Bill C-27 to prioritize hiring vets 'a hollow promise,' says advocate

A proposed law that would put the applications of Canadian military veterans at the top of the pile for jobs in the federal bureaucracy is unlikely to change much, according to one veterans' advocate.

Hiring freeze takes wind out of proposed legislation, says Jerry Kovacs with Canadian Veterans Advocacy

Gov. Gen. David Johnston inspects a guard of honour on Parliament Hill in Ottawa in May 9. A bill working its way through Parliament would give priority to veterans seeking to make the transition to the public service, but one advocate is criticizing the lack of available jobs. (Adrian Wyld/Canadian Press)

A proposed law that would put the applications of Canadian military veterans at the top of the pile for jobs in the federal bureaucracy is unlikely to change much, according to one veterans' advocate.

Jerry Kovacs, commenting on Bill C-27, said priority hiring means little when the federal public service is in the midst of a hiring freeze.

"In theory, it's a good bill ... initiatives to hire veterans are good initiatives," said Kovacs, the director of Canadian Veterans Advocacy.

"[But] if there are no jobs, how can there be any priority hiring? So it's kind of a hollow promise."

Bill C-27 would grant priority to members of the Canadian Armed Forces who were released for medical reasons, and also allow active and released members with at least three years of service to apply for jobs normally reserved for internal candidates within the public service.

The bill has had two readings in the House of Commons and is with the standing committee on veterans affairs.

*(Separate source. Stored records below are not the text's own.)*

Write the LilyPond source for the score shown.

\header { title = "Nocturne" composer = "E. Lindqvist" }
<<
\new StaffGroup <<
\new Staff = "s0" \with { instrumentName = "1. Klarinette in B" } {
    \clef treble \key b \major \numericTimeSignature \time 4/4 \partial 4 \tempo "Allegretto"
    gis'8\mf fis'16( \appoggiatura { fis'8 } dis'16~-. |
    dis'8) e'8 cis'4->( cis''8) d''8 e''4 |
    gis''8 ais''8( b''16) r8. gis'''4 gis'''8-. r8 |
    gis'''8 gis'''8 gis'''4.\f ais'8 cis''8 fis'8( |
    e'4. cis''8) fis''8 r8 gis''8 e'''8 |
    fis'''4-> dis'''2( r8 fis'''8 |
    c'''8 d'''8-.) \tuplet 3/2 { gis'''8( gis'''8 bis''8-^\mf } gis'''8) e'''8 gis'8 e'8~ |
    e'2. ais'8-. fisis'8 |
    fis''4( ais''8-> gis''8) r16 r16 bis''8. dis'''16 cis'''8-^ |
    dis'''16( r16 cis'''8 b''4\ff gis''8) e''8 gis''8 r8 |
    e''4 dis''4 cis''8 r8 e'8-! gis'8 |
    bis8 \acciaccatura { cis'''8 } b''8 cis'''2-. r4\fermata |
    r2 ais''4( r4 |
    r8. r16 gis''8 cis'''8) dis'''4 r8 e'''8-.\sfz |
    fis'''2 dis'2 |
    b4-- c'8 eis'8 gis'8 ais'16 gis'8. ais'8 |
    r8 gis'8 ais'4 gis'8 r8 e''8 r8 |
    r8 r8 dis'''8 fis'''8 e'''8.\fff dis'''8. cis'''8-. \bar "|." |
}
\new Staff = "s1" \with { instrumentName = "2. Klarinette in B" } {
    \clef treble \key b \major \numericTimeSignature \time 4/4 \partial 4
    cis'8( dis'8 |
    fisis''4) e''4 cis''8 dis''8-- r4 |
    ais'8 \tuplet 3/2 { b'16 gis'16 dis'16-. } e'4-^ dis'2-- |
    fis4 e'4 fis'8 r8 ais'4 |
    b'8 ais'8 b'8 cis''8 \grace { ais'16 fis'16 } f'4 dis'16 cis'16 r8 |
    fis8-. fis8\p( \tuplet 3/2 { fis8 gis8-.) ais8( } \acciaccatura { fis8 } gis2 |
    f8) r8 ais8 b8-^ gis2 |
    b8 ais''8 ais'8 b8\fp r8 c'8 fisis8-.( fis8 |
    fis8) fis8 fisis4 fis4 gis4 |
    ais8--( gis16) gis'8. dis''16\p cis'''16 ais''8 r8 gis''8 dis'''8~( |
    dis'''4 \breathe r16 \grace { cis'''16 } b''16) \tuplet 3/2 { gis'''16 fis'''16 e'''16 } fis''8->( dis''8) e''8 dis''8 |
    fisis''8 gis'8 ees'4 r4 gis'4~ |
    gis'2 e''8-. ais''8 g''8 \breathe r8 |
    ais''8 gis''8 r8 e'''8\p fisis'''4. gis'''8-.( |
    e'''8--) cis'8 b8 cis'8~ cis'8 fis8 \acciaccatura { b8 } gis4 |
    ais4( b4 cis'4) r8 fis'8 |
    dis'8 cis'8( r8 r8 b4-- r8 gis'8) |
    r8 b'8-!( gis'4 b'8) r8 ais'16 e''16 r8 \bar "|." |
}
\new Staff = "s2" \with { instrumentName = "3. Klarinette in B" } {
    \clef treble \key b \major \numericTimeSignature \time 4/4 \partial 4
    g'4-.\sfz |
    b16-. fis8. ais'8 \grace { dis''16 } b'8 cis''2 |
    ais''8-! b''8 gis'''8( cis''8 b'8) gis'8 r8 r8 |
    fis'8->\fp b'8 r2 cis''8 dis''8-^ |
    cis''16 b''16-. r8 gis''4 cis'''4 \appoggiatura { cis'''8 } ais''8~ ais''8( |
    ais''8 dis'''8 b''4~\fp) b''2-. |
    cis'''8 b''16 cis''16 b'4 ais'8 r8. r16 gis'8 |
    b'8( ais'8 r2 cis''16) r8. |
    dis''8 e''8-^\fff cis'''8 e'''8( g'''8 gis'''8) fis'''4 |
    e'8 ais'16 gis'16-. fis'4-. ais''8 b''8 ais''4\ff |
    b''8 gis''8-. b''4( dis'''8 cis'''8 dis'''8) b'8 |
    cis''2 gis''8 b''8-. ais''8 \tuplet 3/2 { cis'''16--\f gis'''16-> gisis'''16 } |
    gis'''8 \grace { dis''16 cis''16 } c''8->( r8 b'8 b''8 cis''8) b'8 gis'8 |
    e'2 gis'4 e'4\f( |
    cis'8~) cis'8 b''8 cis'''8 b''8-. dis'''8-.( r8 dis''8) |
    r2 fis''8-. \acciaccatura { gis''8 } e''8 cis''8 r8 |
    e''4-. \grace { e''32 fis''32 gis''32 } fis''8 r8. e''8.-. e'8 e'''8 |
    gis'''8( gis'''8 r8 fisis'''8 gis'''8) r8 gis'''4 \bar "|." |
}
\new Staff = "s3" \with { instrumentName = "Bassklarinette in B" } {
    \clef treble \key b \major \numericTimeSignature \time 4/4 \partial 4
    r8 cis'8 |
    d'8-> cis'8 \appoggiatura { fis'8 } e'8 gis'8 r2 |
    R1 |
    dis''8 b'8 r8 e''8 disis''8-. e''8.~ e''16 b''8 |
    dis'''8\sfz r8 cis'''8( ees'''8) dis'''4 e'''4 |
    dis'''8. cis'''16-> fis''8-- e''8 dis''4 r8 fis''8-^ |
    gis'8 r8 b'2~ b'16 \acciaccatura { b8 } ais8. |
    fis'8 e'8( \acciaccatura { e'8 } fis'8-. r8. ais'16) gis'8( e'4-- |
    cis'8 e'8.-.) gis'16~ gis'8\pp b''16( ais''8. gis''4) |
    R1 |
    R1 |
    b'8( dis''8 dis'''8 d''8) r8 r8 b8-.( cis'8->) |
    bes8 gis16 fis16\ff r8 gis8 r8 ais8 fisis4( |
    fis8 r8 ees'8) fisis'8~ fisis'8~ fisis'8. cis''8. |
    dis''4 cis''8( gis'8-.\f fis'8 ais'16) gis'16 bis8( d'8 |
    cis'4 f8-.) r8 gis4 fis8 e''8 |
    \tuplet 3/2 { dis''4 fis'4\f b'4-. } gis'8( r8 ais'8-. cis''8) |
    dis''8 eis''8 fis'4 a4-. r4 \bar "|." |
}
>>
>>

Committee member Peter Stoffer, an NDP MP, said there is broad support for the bill both in the House and with the Senate.

"Hopefully before Christmas, the bill becomes law," he said.

Hiring process lengthy in public service

However, Kovacs said the hiring process in the federal public service is long, and that including applications, screening and examinations, the process can take years — too long to transition into a new job for anyone, let alone medically released veterans.

"I think this is all political motivation ... to give the appearance they're doing something, when in fact, they're not," said Kovacs, who adds that his group and others like it were not asked to speak on the bill.

Kovacs also notes that for years, medically released military personnel have already had an opportunity to be put on a priority list established by the Public Service Commission.

But he says Veterans Affairs Canada, a department he feels should be hiring vets, often does not.

CBC put in several requests to Veterans Affairs Canada to find out how many military veterans currently work inside the department.

After more than a week, the department has provided no response.